┌──

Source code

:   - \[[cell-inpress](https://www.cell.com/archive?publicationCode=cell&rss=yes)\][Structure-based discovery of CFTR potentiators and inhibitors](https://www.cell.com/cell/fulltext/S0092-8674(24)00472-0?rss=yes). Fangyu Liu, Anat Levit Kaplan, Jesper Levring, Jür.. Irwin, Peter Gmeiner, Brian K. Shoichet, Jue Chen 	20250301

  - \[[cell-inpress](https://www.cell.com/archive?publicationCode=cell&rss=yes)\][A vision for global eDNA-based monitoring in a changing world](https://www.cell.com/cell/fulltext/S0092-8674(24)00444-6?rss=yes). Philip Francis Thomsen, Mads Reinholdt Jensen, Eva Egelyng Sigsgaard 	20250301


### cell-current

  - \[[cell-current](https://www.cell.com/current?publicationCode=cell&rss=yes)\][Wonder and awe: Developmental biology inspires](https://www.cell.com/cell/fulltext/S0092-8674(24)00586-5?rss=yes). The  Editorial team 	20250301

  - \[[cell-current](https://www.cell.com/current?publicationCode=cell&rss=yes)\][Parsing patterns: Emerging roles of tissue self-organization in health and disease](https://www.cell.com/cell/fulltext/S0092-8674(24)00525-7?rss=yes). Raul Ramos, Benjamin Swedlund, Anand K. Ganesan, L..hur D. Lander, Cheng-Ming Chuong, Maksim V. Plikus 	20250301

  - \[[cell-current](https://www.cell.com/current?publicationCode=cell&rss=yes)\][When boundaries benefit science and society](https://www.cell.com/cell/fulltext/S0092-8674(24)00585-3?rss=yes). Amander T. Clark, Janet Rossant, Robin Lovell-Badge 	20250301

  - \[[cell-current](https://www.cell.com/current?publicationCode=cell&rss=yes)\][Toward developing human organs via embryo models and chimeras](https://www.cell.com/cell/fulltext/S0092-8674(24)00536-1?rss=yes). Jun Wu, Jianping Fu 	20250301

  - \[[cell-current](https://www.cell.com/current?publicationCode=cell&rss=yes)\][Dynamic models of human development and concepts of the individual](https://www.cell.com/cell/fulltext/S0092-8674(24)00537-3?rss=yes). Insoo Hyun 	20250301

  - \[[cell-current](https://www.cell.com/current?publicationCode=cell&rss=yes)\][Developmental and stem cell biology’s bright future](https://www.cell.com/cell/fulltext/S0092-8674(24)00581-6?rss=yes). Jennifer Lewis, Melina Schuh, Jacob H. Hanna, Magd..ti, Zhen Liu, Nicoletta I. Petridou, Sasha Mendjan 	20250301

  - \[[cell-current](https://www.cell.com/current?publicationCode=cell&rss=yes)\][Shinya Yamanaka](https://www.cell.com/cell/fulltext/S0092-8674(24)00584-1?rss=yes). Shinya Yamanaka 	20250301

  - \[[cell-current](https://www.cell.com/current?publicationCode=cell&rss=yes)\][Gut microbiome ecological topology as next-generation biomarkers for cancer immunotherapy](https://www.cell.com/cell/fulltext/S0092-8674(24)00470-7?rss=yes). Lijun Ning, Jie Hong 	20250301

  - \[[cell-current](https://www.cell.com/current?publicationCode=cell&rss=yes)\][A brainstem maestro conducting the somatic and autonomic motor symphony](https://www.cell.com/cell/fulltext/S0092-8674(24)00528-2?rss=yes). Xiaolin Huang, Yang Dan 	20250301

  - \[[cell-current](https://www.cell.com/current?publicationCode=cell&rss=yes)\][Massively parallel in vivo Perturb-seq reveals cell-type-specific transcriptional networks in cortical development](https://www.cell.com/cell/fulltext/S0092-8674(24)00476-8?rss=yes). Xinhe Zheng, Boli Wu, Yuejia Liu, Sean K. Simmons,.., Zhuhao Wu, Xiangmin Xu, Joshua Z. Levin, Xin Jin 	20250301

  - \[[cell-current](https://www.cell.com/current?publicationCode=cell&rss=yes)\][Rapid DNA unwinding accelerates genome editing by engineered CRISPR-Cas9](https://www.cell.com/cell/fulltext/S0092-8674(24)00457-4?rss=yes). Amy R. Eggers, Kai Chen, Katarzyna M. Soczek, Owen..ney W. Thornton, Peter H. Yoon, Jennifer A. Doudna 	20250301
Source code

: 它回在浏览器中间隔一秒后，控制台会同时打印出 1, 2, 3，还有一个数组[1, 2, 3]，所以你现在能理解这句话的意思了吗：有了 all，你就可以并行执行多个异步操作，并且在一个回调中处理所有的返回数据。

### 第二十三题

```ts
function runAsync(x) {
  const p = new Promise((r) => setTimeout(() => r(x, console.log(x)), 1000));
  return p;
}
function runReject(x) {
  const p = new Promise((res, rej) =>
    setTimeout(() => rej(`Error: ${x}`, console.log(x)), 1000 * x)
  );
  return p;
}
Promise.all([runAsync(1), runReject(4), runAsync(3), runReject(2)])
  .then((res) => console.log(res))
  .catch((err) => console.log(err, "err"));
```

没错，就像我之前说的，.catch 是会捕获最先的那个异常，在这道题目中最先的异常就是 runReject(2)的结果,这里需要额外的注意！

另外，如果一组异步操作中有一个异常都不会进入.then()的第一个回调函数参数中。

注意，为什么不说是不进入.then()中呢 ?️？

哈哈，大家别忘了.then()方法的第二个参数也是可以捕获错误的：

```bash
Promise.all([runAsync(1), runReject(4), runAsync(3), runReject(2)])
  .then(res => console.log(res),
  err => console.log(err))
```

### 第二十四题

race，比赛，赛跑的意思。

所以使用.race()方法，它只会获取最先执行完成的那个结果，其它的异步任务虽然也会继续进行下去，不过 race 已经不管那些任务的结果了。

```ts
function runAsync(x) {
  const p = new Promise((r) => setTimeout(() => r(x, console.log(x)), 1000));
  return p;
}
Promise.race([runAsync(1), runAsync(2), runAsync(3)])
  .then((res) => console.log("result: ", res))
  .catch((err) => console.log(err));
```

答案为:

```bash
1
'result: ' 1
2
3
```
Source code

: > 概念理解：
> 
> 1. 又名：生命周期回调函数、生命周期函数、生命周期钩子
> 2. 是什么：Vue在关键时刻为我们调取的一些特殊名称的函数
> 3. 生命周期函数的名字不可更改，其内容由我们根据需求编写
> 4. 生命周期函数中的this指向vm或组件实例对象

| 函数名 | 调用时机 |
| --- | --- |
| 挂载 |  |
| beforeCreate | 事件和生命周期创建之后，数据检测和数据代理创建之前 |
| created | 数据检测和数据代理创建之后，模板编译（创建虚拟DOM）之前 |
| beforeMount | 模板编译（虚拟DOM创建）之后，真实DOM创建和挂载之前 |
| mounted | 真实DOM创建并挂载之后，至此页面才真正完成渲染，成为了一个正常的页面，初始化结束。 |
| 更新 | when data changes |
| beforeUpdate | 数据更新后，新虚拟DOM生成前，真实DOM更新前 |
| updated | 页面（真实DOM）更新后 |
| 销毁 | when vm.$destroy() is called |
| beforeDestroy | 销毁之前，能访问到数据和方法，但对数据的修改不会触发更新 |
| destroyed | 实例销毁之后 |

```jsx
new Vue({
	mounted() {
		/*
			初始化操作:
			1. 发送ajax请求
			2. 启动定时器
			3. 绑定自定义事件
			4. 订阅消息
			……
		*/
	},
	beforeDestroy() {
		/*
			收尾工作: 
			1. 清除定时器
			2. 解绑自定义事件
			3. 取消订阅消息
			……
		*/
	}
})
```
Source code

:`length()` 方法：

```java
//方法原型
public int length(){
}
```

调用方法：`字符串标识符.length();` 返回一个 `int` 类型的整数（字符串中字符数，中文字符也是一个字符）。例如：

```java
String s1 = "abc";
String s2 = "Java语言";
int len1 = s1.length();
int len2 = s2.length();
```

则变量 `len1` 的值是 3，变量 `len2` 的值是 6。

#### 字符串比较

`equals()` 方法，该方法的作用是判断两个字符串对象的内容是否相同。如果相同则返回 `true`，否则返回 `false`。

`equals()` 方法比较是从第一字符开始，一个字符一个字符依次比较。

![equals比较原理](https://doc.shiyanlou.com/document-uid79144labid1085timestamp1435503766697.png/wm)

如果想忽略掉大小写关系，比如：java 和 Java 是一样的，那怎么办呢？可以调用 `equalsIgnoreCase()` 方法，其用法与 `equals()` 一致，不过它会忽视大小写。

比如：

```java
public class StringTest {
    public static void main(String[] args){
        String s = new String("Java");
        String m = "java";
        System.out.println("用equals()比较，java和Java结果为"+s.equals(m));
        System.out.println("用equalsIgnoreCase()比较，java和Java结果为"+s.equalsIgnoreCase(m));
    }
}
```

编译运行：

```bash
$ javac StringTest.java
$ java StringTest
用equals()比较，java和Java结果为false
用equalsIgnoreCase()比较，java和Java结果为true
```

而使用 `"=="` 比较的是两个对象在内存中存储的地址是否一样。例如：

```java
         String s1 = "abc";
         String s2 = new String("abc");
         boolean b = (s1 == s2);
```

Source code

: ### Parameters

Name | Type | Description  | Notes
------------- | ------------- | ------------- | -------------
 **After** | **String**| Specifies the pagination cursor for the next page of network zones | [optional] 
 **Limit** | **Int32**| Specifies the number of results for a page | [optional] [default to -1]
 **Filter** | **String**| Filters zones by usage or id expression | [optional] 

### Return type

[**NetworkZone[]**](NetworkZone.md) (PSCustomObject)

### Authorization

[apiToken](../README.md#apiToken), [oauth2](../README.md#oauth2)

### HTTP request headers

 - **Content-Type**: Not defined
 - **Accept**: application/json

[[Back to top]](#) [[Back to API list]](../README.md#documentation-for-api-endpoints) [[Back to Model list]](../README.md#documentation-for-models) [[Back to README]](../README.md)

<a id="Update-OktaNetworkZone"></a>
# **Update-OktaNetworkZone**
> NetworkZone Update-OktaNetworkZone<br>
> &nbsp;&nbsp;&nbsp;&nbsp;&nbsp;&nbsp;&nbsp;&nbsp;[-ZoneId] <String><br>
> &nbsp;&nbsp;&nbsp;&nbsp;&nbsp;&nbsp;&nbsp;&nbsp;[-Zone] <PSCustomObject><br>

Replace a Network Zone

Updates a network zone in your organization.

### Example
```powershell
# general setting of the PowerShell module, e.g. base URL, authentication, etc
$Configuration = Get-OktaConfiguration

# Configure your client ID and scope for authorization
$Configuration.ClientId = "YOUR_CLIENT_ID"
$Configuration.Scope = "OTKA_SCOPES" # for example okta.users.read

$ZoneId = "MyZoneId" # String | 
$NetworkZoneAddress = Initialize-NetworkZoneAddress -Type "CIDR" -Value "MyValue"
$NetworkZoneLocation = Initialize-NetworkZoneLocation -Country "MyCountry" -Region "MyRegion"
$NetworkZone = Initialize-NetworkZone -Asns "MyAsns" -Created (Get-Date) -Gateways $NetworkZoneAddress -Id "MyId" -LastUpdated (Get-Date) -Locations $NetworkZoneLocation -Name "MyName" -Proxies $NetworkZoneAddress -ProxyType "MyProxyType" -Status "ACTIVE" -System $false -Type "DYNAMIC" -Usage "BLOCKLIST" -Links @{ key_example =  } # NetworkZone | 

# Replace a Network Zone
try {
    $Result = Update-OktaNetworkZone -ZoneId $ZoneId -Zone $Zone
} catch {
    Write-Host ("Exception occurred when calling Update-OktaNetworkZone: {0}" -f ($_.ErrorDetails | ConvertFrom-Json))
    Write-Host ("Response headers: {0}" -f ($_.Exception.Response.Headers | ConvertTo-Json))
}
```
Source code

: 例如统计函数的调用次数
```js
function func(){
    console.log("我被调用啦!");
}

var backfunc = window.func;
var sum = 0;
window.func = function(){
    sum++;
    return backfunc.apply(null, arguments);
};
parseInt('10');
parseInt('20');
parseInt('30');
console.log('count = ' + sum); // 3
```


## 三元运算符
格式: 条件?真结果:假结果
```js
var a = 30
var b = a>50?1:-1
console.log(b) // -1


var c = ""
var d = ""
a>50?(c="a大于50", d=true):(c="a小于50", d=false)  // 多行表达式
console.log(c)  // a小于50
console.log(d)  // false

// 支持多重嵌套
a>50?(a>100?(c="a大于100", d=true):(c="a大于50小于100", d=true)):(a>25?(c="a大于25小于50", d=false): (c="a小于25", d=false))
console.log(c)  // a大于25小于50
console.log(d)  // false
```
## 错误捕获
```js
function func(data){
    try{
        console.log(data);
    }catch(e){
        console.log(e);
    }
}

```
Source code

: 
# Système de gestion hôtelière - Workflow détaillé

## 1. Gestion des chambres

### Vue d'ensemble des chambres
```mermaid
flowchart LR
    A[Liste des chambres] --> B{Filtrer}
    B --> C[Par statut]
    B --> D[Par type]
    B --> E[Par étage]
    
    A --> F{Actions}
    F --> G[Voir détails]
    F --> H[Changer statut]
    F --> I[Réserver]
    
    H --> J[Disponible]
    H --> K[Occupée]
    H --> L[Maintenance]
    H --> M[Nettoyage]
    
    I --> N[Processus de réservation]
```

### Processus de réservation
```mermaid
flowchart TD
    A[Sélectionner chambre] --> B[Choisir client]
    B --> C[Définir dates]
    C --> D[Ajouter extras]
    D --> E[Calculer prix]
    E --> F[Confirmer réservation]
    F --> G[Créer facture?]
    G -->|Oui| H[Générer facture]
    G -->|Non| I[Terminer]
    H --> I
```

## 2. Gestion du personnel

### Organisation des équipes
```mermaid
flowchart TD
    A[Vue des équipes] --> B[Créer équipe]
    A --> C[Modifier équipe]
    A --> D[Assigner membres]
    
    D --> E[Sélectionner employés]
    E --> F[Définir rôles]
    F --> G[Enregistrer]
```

└──

§ What the task requires
Quote the data above verbatim from its first line to the line that includes "discovery of CFTR", with both boundary lines retained.

§ Task solution
Source code

:   - \[[cell-inpress](https://www.cell.com/archive?publicationCode=cell&rss=yes)\][Structure-based discovery of CFTR potentiators and inhibitors](https://www.cell.com/cell/fulltext/S0092-8674(24)00472-0?rss=yes). Fangyu Liu, Anat Levit Kaplan, Jesper Levring, Jür.. Irwin, Peter Gmeiner, Brian K. Shoichet, Jue Chen 	20250301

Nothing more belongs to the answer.